* Exercise instructions *
Reproduce the records below, substituting "消息" for every occurrence of "短信" and leaving all other text unchanged. Omit the pictures.

----------------------------------------

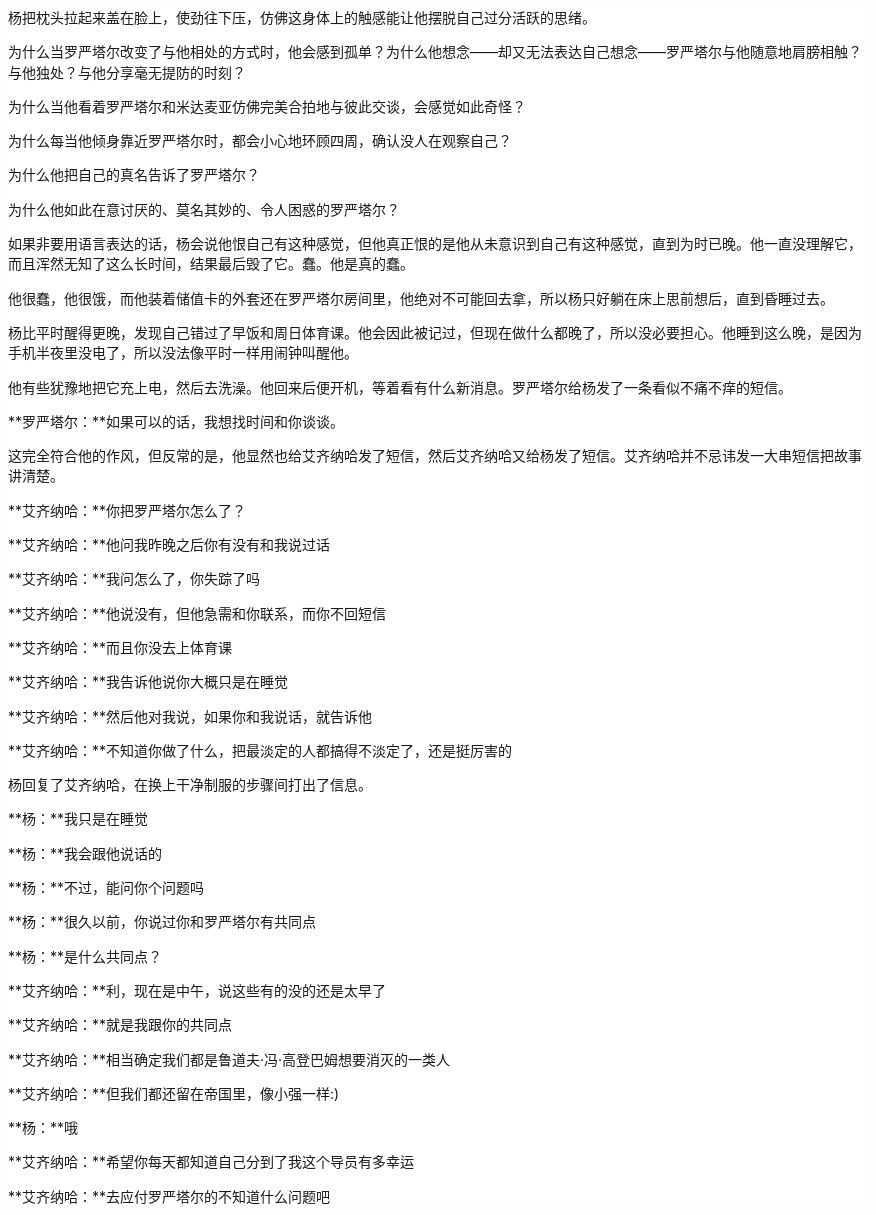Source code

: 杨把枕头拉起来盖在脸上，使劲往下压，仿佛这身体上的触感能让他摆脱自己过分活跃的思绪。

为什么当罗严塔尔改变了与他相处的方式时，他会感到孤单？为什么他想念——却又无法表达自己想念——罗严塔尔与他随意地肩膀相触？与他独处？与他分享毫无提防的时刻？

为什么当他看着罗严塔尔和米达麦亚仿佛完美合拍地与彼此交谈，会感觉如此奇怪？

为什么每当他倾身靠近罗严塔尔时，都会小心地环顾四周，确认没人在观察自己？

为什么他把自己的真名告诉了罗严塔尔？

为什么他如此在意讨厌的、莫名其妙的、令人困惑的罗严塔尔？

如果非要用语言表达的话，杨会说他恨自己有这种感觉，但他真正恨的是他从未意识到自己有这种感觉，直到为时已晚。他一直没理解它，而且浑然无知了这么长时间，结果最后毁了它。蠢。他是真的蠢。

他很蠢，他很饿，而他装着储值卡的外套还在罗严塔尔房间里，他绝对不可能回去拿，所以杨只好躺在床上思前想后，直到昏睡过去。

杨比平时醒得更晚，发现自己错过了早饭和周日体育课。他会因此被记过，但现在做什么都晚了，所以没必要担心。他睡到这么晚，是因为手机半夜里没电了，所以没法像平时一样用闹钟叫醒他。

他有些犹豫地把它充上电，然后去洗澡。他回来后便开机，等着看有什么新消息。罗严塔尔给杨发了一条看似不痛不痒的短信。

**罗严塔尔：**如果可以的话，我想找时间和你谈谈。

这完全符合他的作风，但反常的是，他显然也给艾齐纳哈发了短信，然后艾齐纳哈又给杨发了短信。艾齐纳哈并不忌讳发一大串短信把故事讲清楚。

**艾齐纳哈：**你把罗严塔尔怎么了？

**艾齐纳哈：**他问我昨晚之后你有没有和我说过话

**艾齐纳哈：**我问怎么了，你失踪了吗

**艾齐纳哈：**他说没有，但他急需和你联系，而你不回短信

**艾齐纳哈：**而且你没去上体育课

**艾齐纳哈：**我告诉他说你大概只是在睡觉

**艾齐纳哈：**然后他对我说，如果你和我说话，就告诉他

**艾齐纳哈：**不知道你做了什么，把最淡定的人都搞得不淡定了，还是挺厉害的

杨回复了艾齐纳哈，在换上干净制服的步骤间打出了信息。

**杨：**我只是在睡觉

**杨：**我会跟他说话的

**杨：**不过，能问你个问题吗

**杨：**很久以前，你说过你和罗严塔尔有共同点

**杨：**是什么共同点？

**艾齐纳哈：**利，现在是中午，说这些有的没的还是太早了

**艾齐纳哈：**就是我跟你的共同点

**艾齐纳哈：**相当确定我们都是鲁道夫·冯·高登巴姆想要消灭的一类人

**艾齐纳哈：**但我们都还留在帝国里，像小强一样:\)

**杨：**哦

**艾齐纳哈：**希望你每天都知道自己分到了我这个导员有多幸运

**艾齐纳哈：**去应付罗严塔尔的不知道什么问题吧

----------------------------------------

* Output below *
Source code

: 杨把枕头拉起来盖在脸上，使劲往下压，仿佛这身体上的触感能让他摆脱自己过分活跃的思绪。

为什么当罗严塔尔改变了与他相处的方式时，他会感到孤单？为什么他想念——却又无法表达自己想念——罗严塔尔与他随意地肩膀相触？与他独处？与他分享毫无提防的时刻？

为什么当他看着罗严塔尔和米达麦亚仿佛完美合拍地与彼此交谈，会感觉如此奇怪？

为什么每当他倾身靠近罗严塔尔时，都会小心地环顾四周，确认没人在观察自己？

为什么他把自己的真名告诉了罗严塔尔？

为什么他如此在意讨厌的、莫名其妙的、令人困惑的罗严塔尔？

如果非要用语言表达的话，杨会说他恨自己有这种感觉，但他真正恨的是他从未意识到自己有这种感觉，直到为时已晚。他一直没理解它，而且浑然无知了这么长时间，结果最后毁了它。蠢。他是真的蠢。

他很蠢，他很饿，而他装着储值卡的外套还在罗严塔尔房间里，他绝对不可能回去拿，所以杨只好躺在床上思前想后，直到昏睡过去。

杨比平时醒得更晚，发现自己错过了早饭和周日体育课。他会因此被记过，但现在做什么都晚了，所以没必要担心。他睡到这么晚，是因为手机半夜里没电了，所以没法像平时一样用闹钟叫醒他。

他有些犹豫地把它充上电，然后去洗澡。他回来后便开机，等着看有什么新消息。罗严塔尔给杨发了一条看似不痛不痒的消息。

**罗严塔尔：**如果可以的话，我想找时间和你谈谈。

这完全符合他的作风，但反常的是，他显然也给艾齐纳哈发了消息，然后艾齐纳哈又给杨发了消息。艾齐纳哈并不忌讳发一大串消息把故事讲清楚。

**艾齐纳哈：**你把罗严塔尔怎么了？

**艾齐纳哈：**他问我昨晚之后你有没有和我说过话

**艾齐纳哈：**我问怎么了，你失踪了吗

**艾齐纳哈：**他说没有，但他急需和你联系，而你不回消息

**艾齐纳哈：**而且你没去上体育课

**艾齐纳哈：**我告诉他说你大概只是在睡觉

**艾齐纳哈：**然后他对我说，如果你和我说话，就告诉他

**艾齐纳哈：**不知道你做了什么，把最淡定的人都搞得不淡定了，还是挺厉害的

杨回复了艾齐纳哈，在换上干净制服的步骤间打出了信息。

**杨：**我只是在睡觉

**杨：**我会跟他说话的

**杨：**不过，能问你个问题吗

**杨：**很久以前，你说过你和罗严塔尔有共同点

**杨：**是什么共同点？

**艾齐纳哈：**利，现在是中午，说这些有的没的还是太早了

**艾齐纳哈：**就是我跟你的共同点

**艾齐纳哈：**相当确定我们都是鲁道夫·冯·高登巴姆想要消灭的一类人

**艾齐纳哈：**但我们都还留在帝国里，像小强一样:\)

**杨：**哦

**艾齐纳哈：**希望你每天都知道自己分到了我这个导员有多幸运

**艾齐纳哈：**去应付罗严塔尔的不知道什么问题吧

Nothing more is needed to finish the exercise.